Was die EU-Kommission da zusammengestellt hat, wurde hierzulande flapsig als "Rechtsstaats-TÜV" bezeichnet. Durchaus zutreffend, denn beim TÜV geht es nicht nur darum, in welchem Zustand ein Auto ist, sondern auch um die Genehmigung, weitere zwei Jahre auf den Straßen rollen zu dürfen. Die Vizepräsidentin der EU-Kommission Vera Jourova zeichnet für den Rechtsstaatsbericht verantwortlich und wird heftig von einigen osteuropäischen Staatschefs attackiert. Kein Wunder, stellt ihr Bericht doch gerade Ungarn miserable Noten aus.
Wer allerdings glaubt, die EU-Kommission sehe in den westeuropäischen Staaten alles in bester Butter, hat sich getäuscht. Im Fall von Deutschland sind es die gewalttätigen Übergriffe auf Journalisten, die einen dunklen Schatten auf den Zustand der Pressefreiheit werfen.
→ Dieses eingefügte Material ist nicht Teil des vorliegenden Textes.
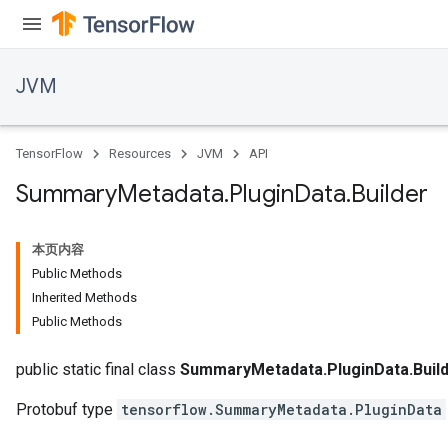
JVM
TensorFlow
Resources
JVM
API
Summary
Metadata
.
Plugin
Data
.
Builder
本页内容
Public Methods
Inherited Methods
Public Methods
public static final class
SummaryMetadata.PluginData.Buil
Protobuf type
tensorflow.SummaryMetadata.PluginData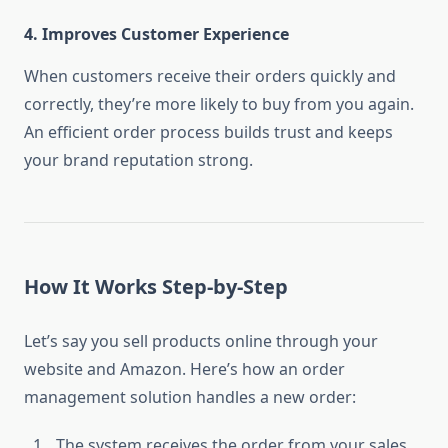
4.
Improves Customer Experience
When customers receive their orders quickly and
correctly, they’re more likely to buy from you again.
An efficient order process builds trust and keeps
your brand reputation strong.
How It Works Step-by-Step
Let’s say you sell products online through your
website and Amazon. Here’s how an order
management solution handles a new order:
The system receives the order from your sales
Was folgt daraus? Wahrscheinlich wird sich die EU neue Sanktionsformen gegen Demokratien am Abgrund wie etwa Ungarn überlegen. Denn das Vetorecht von Viktor Orbán etwa gegen den EU-Haushalt macht es derzeit unmöglich, Rechtsstaatlichkeit zu erzwingen, wenn eine nationalistische Führung dagegen steht. Und im Fall von Deutschland? Handfeste politische Folgen wird das Stirnrunzeln in Jourovas Bericht nicht haben. Aber klar ist: Europa wird genau hinschauen, wie es hierzulande mit der Pressefreiheit weiter geht. Und das ist gut so, denn Grundrechte brauchen starke Verbündete.